Malaria, being a common vector-borne disease, has been a major concern for many researchers and in a recent development, research by the University of Glasgow has developed a new drug that could prevent the spread of malaria. The medicine, which is delivered by an international team led by the University of Glasgow, could also be useful in the treatment of people suffering from the deadly parasitic disease, malaria.

According to the study, more than 200 million people are affected by malaria every year, which ends up killing nearly 500,000, most of whom are children. Malaria is caused by the bite of the female anopheles mosquito. The parasite usually grows in the liver and red blood cells.

The research team claimed that the new drug, developed by them, stops the activity of a protein involved in keeping the parasite alive, thus killing the parasite. Through the new drug, the parasite can be killed at all the stages of its life cycle – when it is in the liver and red blood cells, as well as preventing sexual development of the parasite.

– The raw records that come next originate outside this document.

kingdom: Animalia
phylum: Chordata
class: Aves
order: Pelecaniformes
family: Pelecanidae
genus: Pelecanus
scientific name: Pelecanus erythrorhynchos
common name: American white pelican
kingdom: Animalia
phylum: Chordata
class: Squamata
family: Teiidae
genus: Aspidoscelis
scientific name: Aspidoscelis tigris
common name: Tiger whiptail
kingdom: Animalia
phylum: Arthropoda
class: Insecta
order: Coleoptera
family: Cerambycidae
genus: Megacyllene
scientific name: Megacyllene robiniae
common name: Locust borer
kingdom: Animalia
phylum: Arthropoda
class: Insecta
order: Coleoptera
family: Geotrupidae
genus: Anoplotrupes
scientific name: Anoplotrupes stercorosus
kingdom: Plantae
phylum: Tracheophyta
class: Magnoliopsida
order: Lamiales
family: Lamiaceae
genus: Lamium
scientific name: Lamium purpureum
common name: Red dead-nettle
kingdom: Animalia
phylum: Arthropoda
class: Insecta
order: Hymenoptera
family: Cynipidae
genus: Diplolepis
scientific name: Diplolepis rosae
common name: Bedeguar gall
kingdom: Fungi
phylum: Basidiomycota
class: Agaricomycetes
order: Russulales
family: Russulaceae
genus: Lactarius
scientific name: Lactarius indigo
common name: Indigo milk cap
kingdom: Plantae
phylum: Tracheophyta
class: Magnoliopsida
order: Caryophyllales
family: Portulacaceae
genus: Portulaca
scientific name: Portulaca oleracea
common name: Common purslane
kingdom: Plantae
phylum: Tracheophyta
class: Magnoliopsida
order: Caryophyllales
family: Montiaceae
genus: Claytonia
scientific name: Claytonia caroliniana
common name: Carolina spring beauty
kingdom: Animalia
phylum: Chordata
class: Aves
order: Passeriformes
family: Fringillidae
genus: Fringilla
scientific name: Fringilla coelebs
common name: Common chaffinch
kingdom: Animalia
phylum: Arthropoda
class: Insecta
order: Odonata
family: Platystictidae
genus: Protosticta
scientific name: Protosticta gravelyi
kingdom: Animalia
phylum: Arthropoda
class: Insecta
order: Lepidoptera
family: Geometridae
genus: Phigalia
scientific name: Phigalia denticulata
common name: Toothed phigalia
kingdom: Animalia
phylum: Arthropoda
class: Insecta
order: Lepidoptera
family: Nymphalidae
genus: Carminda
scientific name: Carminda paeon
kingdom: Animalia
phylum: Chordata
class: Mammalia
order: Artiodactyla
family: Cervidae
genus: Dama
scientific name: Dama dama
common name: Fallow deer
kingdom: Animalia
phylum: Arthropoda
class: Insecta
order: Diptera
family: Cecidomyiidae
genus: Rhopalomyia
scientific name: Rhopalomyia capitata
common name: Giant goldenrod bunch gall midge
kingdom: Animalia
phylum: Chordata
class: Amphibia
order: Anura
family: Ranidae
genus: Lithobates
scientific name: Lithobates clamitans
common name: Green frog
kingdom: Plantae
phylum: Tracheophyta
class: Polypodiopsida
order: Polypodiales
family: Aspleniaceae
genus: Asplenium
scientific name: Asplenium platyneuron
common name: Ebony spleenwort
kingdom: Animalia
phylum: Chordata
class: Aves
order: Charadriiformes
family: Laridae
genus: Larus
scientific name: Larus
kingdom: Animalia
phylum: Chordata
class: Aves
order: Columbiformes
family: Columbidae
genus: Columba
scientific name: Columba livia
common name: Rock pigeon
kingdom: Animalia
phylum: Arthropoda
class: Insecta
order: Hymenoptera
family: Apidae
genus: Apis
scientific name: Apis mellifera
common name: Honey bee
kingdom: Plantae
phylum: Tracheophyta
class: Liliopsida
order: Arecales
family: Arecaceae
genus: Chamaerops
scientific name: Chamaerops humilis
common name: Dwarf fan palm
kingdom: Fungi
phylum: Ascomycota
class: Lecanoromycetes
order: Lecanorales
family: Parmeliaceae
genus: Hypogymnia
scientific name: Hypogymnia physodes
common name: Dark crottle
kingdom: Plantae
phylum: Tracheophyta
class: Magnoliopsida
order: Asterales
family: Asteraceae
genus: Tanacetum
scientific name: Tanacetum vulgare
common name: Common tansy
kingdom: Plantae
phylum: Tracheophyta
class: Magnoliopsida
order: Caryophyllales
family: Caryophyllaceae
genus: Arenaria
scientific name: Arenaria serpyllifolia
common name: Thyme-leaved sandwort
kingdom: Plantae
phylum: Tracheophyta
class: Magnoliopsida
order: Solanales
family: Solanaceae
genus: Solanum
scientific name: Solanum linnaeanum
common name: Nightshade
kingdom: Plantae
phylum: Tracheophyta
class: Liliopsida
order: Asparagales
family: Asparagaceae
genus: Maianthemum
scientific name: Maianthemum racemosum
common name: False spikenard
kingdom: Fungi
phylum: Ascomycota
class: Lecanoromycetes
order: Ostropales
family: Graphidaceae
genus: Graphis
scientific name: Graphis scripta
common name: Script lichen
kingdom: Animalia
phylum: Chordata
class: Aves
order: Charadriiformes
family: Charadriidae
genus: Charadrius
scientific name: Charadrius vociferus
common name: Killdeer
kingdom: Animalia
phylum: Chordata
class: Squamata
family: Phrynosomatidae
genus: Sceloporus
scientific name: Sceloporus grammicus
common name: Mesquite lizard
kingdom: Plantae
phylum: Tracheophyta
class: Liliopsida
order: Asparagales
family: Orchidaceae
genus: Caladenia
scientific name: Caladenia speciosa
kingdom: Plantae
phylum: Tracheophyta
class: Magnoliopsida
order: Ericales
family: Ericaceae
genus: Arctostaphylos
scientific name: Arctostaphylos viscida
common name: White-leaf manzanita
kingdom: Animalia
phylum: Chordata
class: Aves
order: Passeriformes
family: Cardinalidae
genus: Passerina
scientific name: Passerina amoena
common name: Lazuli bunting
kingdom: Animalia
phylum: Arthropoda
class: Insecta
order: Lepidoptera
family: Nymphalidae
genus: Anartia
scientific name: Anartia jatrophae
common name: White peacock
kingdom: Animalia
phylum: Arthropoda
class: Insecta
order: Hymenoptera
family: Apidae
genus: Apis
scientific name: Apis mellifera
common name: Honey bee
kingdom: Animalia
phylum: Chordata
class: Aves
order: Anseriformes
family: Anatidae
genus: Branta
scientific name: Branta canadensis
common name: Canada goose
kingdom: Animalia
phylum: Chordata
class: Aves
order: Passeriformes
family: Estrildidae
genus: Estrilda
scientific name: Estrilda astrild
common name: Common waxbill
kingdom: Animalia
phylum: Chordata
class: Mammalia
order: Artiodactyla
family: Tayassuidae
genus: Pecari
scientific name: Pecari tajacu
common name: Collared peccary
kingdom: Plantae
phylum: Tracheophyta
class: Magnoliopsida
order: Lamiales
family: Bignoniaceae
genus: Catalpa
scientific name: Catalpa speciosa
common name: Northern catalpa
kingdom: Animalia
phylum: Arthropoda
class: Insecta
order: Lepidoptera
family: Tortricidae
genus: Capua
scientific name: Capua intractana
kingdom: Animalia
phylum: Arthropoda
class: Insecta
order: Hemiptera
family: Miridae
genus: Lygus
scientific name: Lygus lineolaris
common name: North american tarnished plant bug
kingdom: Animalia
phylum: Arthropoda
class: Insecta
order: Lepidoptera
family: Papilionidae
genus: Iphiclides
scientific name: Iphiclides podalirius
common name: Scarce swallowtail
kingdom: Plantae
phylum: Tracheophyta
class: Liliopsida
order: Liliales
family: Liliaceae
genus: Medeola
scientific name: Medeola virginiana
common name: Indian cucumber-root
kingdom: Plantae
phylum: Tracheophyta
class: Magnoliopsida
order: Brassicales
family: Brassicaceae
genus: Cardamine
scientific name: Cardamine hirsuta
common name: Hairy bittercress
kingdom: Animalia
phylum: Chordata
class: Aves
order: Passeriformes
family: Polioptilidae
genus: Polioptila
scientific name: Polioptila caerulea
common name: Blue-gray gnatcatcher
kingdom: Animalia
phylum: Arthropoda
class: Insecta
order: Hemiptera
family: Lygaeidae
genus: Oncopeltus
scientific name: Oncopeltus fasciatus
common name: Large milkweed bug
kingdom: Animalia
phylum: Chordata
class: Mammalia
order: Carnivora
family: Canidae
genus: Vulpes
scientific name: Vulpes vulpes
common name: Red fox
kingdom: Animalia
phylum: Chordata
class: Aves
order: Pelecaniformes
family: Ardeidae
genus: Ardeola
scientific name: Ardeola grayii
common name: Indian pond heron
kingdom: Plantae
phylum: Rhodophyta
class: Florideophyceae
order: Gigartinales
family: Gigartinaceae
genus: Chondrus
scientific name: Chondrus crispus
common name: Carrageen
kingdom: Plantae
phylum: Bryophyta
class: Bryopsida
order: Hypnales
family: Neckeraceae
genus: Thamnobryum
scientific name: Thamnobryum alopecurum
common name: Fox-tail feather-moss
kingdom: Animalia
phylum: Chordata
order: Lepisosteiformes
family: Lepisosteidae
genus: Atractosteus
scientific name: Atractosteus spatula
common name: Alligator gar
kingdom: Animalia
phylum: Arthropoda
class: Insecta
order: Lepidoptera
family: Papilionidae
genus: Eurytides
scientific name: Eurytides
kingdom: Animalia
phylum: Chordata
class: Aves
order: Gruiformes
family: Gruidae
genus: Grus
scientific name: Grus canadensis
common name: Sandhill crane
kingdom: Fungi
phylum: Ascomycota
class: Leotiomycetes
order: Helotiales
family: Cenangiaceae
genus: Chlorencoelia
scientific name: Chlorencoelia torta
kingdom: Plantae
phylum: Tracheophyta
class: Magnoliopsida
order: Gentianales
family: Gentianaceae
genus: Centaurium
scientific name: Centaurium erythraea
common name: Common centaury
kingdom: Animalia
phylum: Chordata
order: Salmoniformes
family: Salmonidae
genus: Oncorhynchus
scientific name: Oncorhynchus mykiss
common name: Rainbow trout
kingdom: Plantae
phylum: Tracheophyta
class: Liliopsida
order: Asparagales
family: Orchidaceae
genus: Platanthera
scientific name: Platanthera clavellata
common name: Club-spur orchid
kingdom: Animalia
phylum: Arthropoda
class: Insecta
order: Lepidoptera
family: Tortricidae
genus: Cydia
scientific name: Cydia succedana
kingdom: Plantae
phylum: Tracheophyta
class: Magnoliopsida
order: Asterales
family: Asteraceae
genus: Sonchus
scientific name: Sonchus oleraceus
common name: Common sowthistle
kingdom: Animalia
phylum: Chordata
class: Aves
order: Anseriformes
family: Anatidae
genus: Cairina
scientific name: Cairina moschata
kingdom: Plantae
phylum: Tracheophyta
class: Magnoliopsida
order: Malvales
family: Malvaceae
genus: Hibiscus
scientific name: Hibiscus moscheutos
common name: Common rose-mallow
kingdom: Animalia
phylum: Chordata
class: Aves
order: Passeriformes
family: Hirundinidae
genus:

In addition, this medicine has the potential to effectively kill off the malaria organism, which prevents it spreading, and also holds the possibility of treating the disease.

Lead author Andrew Tobin, professor of molecular pharmacology at the University of Glasgow, said, “We are tremendously excited about these new findings and hope they pave the way for the first step in the eradication of malaria. Our work has shown that by killing the parasites at the various stages of parasite development, we have not only discovered a potential cure for malaria but also a way of stopping the spread of malaria from person to mosquito, which can then infect other people.”

The research, conducted by the researchers at the team of researchers from the University of Glasgow was published in the journal Science. The study was titled, ‘Validation of the protein kinase PfCLK3 as a multistage cross-species malarial drug target.’

Jake Baum, professor of cell biology and infectious diseases at Imperial College London, said, “This is where the current study fits in, looking at an exciting class of drugs that indeed works in a new way. So far, in this discovery paper, the authors show the drug has robust activity, targeting the malaria parasite at several stages in its lifecycle. It is still very early in development and there’s a long way to go before these drugs would even be put into testing in humans, but we need a full pipeline for the long road if we are to achieve global eradication.”